### TEXT SHOWN
Hardware – Signals, Traces and Circuit Boards
We commonly interconnect network devices over distances of 100 meters for Cat5 Ethernet or maybe 300 meters over OM3 multimode fiber for 10GBASE-SR. With enough money we can extend the span between devices to perhaps 10Km for with 10GBASE-LR), 40Km for 10GBase-ER or even 80Km for 10GBase-ZR.
Why then, when we move to the world of circuit boards, do we have to suffer maximum distances which are measured in hundreds of millimeters? Let’s explore why life is so hard for the high-speed signals which transit the circuit board.
Why should you care?
Before we begin I’ve got to convince you why you should care. Okay, you’re definitely not going to see questions about circuits and traces on a certification exam. However, if you’re like me you’ll want to know a little bit more about how your routers and switches are put together. You may be painfully familiar with software bugs, but it’s important to note that vendors can design faulty hardware too. You should look at hardware designers as ‘humans solving extremely difficult problems’ – they can and do make mistakes.
For example, I saw an issue where the last two ports on the outer edge of a layer-3 switch encountered a problem with flapping interfaces. After much digging it turned out that the copper traces for those two SFP+ cages were longer that the traces of all the other ports. This additional length degraded the signal from those two transceivers to the point where the electronic dispersion compensation (EDC) chip couldn’t acquire the signal quickly enough, leading to a link bounce. In this case the problem could be fixed with a firmware update to the EDC micro-controller so all was not lost. The upside is that I’m now aware of a completely new class of problem that can exist due to circuit-board layout.

### REQUIRED ACTION 1
Quote the full article above on signals, traces and circuit boards, word for word.

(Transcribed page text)

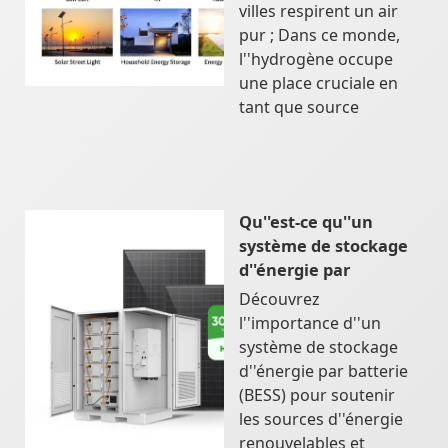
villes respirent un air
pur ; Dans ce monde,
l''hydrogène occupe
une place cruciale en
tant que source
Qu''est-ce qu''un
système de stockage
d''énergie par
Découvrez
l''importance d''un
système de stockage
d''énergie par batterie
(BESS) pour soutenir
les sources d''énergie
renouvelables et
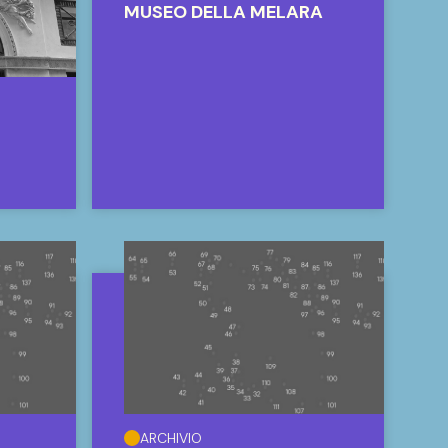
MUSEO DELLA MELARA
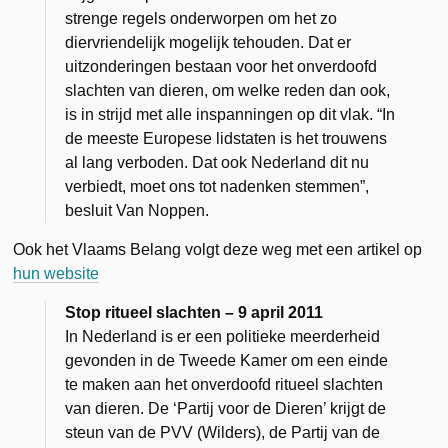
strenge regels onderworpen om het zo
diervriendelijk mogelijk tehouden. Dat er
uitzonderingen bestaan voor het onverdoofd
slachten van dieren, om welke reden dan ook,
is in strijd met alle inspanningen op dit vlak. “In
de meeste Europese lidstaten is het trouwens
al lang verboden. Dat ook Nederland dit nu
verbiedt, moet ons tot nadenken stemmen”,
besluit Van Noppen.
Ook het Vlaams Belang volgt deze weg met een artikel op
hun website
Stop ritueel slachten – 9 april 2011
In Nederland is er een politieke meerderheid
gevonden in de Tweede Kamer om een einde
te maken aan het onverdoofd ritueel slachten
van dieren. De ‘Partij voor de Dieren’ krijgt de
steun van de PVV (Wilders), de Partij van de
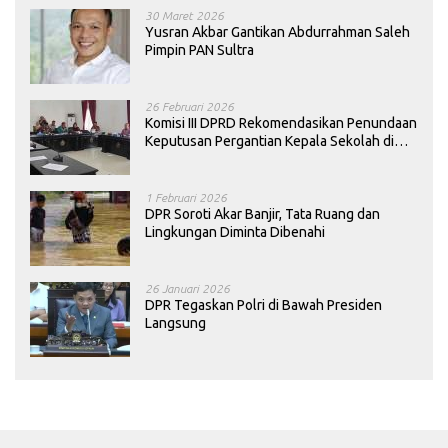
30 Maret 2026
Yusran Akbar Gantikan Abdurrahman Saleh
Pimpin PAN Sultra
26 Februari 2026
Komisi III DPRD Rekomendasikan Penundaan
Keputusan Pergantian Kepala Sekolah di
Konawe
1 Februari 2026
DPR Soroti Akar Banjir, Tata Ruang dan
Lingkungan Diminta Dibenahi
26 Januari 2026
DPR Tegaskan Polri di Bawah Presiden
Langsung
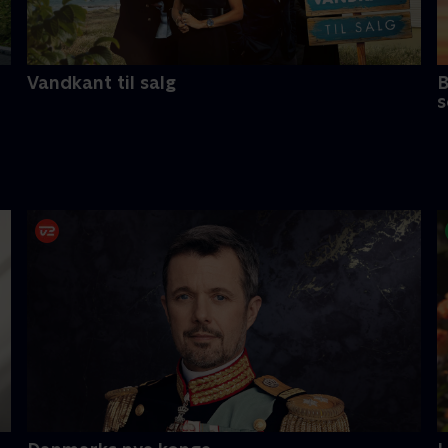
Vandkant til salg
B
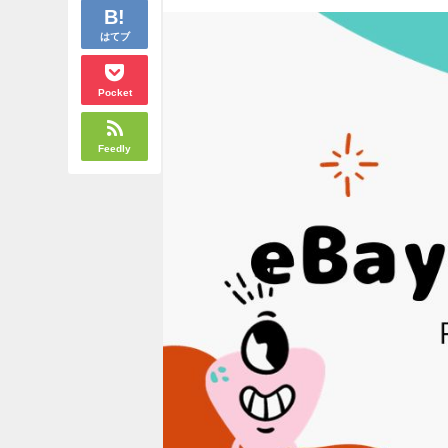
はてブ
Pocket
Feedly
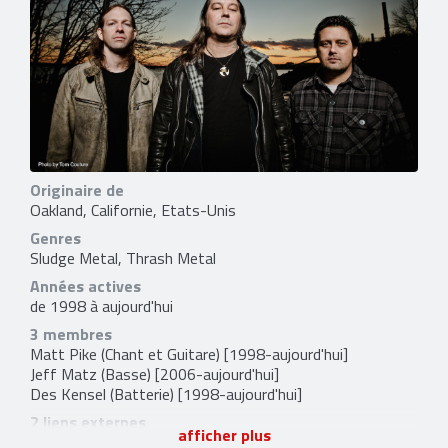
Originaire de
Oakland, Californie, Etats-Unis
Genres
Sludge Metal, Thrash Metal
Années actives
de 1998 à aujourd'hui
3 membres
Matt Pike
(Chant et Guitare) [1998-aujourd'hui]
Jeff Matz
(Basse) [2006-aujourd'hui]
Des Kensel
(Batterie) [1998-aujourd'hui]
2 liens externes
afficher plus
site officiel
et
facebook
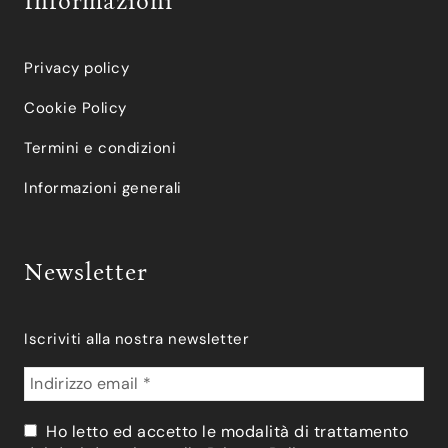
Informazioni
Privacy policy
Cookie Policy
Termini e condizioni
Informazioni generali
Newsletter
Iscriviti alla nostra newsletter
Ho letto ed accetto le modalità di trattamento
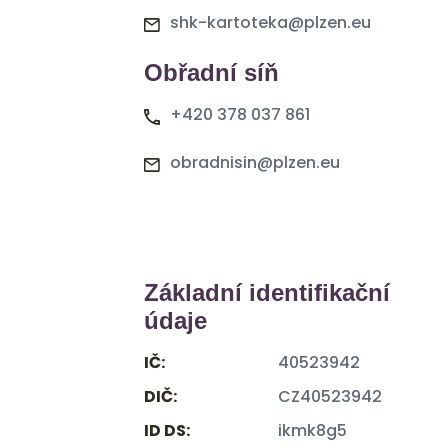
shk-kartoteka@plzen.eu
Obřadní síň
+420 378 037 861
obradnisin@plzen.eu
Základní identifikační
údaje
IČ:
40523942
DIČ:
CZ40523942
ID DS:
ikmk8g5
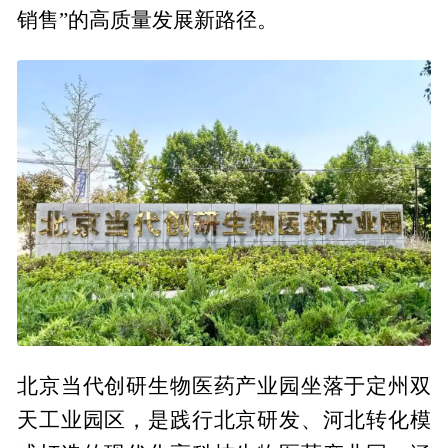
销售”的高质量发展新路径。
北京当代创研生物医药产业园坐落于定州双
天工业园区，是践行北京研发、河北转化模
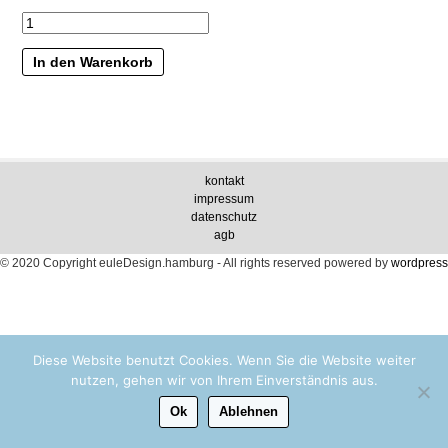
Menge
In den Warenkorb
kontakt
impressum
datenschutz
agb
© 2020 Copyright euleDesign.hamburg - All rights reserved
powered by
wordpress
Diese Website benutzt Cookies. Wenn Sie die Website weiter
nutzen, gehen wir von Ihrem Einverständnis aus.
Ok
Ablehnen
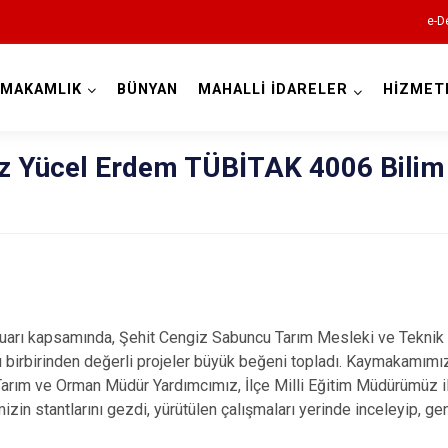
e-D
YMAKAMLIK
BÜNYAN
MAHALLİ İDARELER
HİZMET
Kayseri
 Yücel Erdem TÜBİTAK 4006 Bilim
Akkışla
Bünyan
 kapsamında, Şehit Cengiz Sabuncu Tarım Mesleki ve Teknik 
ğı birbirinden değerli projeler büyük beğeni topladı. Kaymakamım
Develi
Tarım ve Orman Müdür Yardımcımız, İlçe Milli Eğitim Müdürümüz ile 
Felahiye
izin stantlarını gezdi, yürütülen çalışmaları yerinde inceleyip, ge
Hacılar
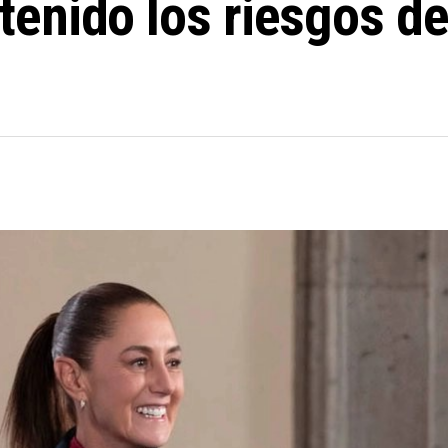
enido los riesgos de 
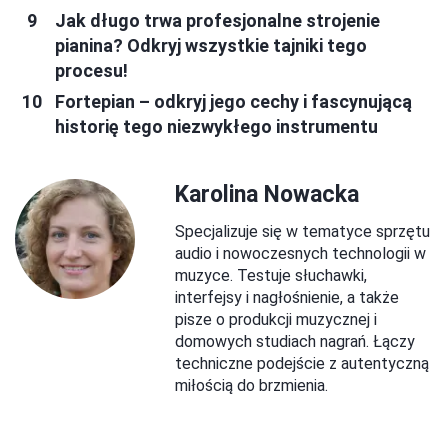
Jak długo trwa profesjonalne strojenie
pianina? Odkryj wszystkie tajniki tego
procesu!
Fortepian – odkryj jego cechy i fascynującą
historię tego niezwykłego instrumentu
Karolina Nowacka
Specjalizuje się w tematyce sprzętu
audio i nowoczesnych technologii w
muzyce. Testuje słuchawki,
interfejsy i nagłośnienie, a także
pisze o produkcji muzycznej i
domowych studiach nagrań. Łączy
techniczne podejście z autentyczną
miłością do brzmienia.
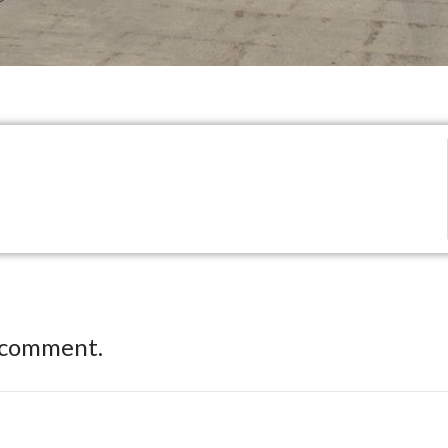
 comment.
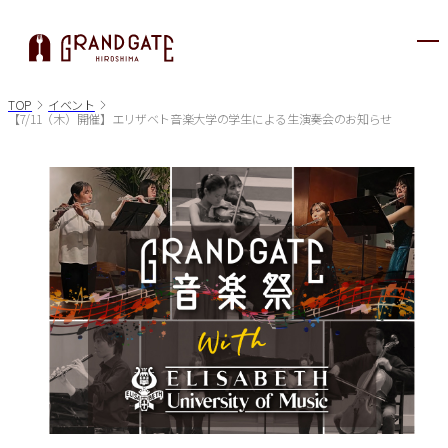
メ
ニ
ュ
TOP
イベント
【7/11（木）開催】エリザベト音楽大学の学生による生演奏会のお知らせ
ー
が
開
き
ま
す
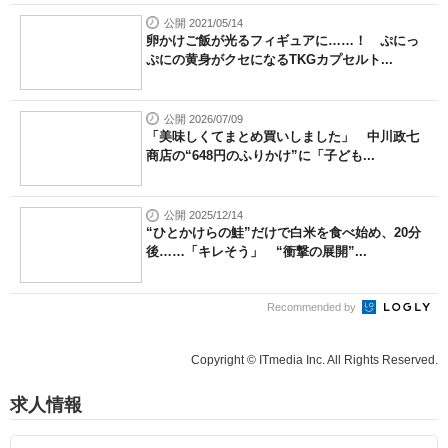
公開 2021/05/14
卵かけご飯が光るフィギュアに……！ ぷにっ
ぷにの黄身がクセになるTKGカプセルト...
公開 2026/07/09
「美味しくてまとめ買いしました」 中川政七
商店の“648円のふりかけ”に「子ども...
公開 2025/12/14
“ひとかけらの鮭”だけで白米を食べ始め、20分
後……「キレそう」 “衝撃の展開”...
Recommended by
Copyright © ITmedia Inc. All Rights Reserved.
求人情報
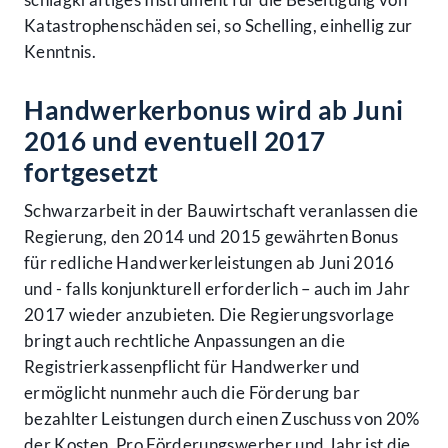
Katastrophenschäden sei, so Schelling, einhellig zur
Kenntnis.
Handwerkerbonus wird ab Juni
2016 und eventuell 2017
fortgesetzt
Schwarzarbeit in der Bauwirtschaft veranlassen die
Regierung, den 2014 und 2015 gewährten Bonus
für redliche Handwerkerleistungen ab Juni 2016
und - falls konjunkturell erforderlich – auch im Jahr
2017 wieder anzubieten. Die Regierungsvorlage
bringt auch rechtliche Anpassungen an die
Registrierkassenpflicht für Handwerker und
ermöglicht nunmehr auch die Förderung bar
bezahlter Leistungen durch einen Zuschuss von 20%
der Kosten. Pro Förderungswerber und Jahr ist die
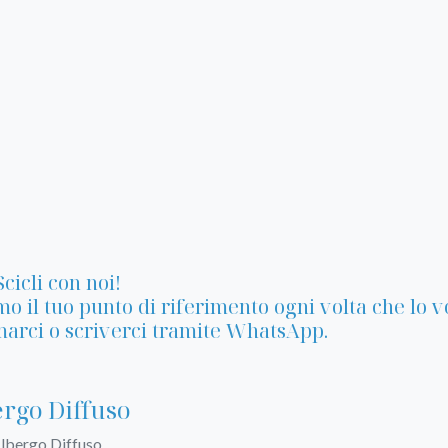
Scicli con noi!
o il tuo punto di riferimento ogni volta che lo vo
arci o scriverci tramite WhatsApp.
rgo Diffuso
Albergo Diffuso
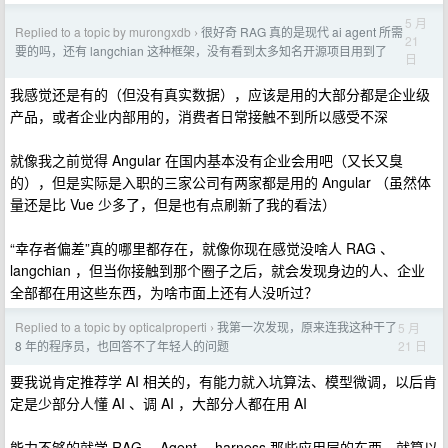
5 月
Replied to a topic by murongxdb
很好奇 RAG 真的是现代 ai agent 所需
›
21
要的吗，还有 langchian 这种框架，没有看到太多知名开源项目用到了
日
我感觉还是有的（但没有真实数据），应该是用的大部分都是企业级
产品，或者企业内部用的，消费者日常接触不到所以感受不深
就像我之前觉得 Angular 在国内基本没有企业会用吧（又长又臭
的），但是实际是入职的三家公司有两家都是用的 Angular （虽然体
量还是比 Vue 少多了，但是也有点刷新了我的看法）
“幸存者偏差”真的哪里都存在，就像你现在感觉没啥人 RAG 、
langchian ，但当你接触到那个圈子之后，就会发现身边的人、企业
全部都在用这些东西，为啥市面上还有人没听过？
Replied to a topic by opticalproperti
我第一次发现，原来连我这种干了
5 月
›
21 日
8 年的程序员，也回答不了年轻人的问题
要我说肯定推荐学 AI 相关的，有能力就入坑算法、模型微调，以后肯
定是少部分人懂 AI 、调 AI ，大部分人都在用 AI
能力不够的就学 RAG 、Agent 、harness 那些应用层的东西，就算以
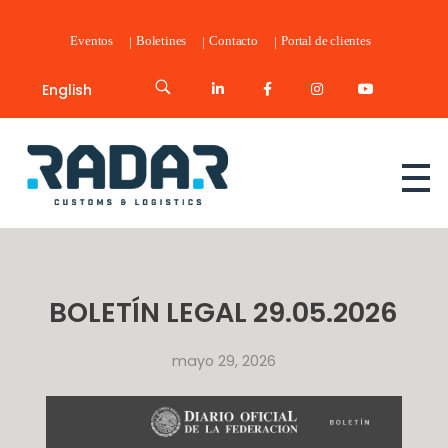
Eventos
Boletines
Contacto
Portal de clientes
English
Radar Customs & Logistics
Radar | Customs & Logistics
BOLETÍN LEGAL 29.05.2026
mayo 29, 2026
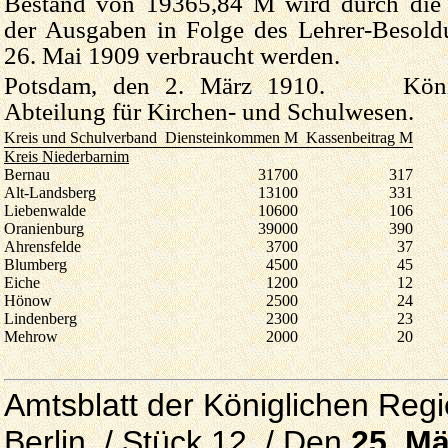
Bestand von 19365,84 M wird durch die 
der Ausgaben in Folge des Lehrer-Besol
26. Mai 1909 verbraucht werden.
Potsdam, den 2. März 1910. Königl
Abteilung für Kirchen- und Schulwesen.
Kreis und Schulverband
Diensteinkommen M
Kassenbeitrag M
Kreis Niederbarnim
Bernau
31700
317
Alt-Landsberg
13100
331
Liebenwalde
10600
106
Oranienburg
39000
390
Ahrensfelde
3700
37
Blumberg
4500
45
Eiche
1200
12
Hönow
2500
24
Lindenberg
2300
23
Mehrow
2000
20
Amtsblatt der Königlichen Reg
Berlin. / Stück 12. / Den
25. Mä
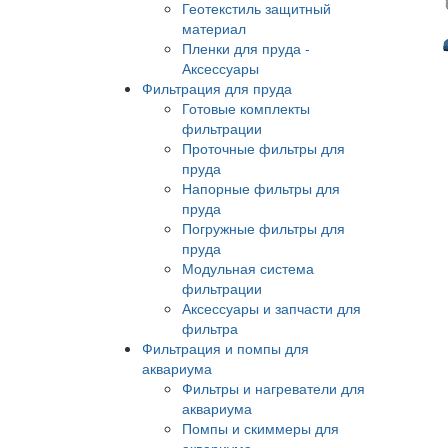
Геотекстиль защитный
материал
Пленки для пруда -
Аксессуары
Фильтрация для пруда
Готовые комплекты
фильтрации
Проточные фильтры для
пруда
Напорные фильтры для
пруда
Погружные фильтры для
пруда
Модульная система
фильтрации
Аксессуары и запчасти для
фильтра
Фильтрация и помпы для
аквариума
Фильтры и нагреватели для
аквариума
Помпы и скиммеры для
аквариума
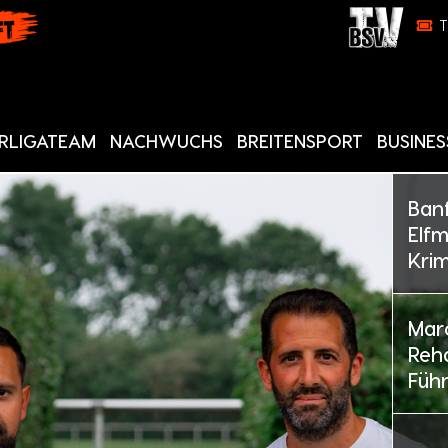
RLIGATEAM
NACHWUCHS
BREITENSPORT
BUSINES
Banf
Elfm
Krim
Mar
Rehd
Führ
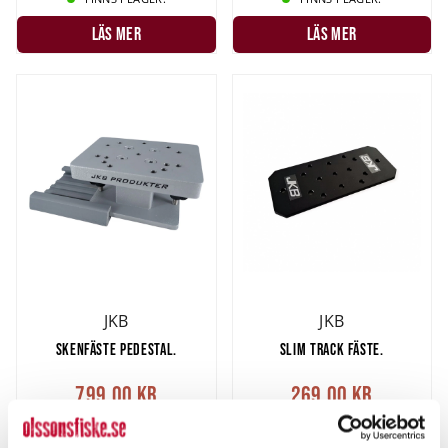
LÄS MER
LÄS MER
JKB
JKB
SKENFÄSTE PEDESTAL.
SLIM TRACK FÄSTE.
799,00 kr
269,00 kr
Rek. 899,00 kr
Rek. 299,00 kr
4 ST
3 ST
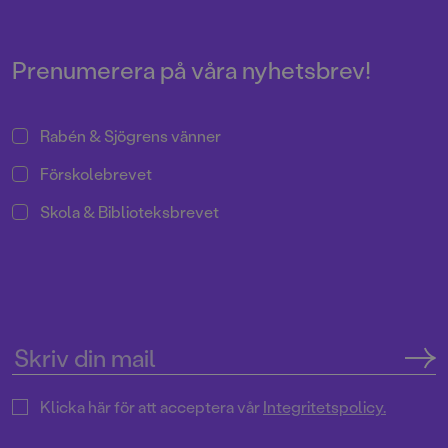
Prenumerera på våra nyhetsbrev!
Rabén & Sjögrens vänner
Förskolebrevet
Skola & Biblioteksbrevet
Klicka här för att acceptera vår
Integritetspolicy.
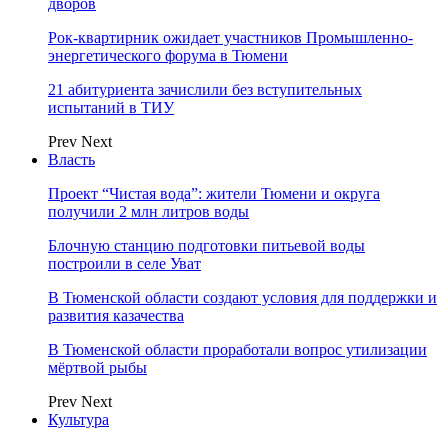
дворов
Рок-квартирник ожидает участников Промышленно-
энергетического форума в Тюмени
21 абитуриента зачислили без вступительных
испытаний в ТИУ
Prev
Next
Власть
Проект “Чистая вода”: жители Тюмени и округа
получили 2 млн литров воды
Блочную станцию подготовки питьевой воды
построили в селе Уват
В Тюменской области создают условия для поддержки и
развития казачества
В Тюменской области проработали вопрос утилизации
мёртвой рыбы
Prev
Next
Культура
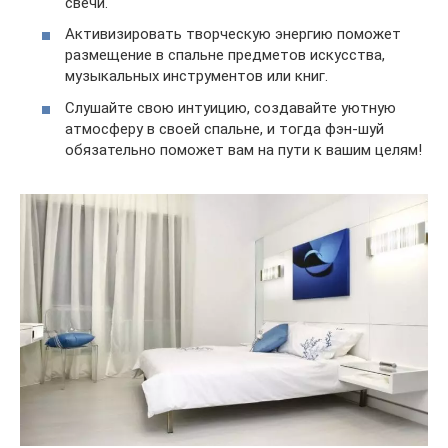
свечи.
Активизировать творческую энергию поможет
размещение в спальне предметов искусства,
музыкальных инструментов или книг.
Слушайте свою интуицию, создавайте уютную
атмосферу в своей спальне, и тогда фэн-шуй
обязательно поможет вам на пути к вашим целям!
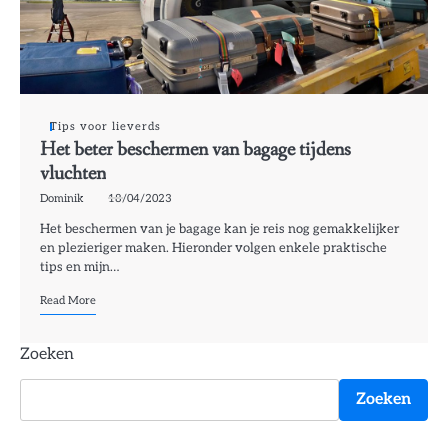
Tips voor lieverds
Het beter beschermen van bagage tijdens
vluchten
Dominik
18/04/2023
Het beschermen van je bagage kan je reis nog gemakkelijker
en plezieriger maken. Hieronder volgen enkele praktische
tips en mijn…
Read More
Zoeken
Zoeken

### REQUIRED ACTION 2
Pick out every line in the records that contains the word "Тюмени", and copy each one.

### PROBLEM SOLUTION 1
Hardware – Signals, Traces and Circuit Boards
We commonly interconnect network devices over distances of 100 meters for Cat5 Ethernet or maybe 300 meters over OM3 multimode fiber for 10GBASE-SR. With enough money we can extend the span between devices to perhaps 10Km for with 10GBASE-LR), 40Km for 10GBase-ER or even 80Km for 10GBase-ZR.
Why then, when we move to the world of circuit boards, do we have to suffer maximum distances which are measured in hundreds of millimeters? Let’s explore why life is so hard for the high-speed signals which transit the circuit board.
Why should you care?
Before we begin I’ve got to convince you why you should care. Okay, you’re definitely not going to see questions about circuits and traces on a certification exam. However, if you’re like me you’ll want to know a little bit more about how your routers and switches are put together. You may be painfully familiar with software bugs, but it’s important to note that vendors can design faulty hardware too. You should look at hardware designers as ‘humans solving extremely difficult problems’ – they can and do make mistakes.
For example, I saw an issue where the last two ports on the outer edge of a layer-3 switch encountered a problem with flapping interfaces. After much digging it turned out that the copper traces for those two SFP+ cages were longer that the traces of all the other ports. This additional length degraded the signal from those two transceivers to the point where the electronic dispersion compensation (EDC) chip couldn’t acquire the signal quickly enough, leading to a link bounce. In this case the problem could be fixed with a firmware update to the EDC micro-controller so all was not lost. The upside is that I’m now aware of a completely new class of problem that can exist due to circuit-board layout.

### PROBLEM SOLUTION 2
энергетического форума в Тюмени
Проект “Чистая вода”: жители Тюмени и округа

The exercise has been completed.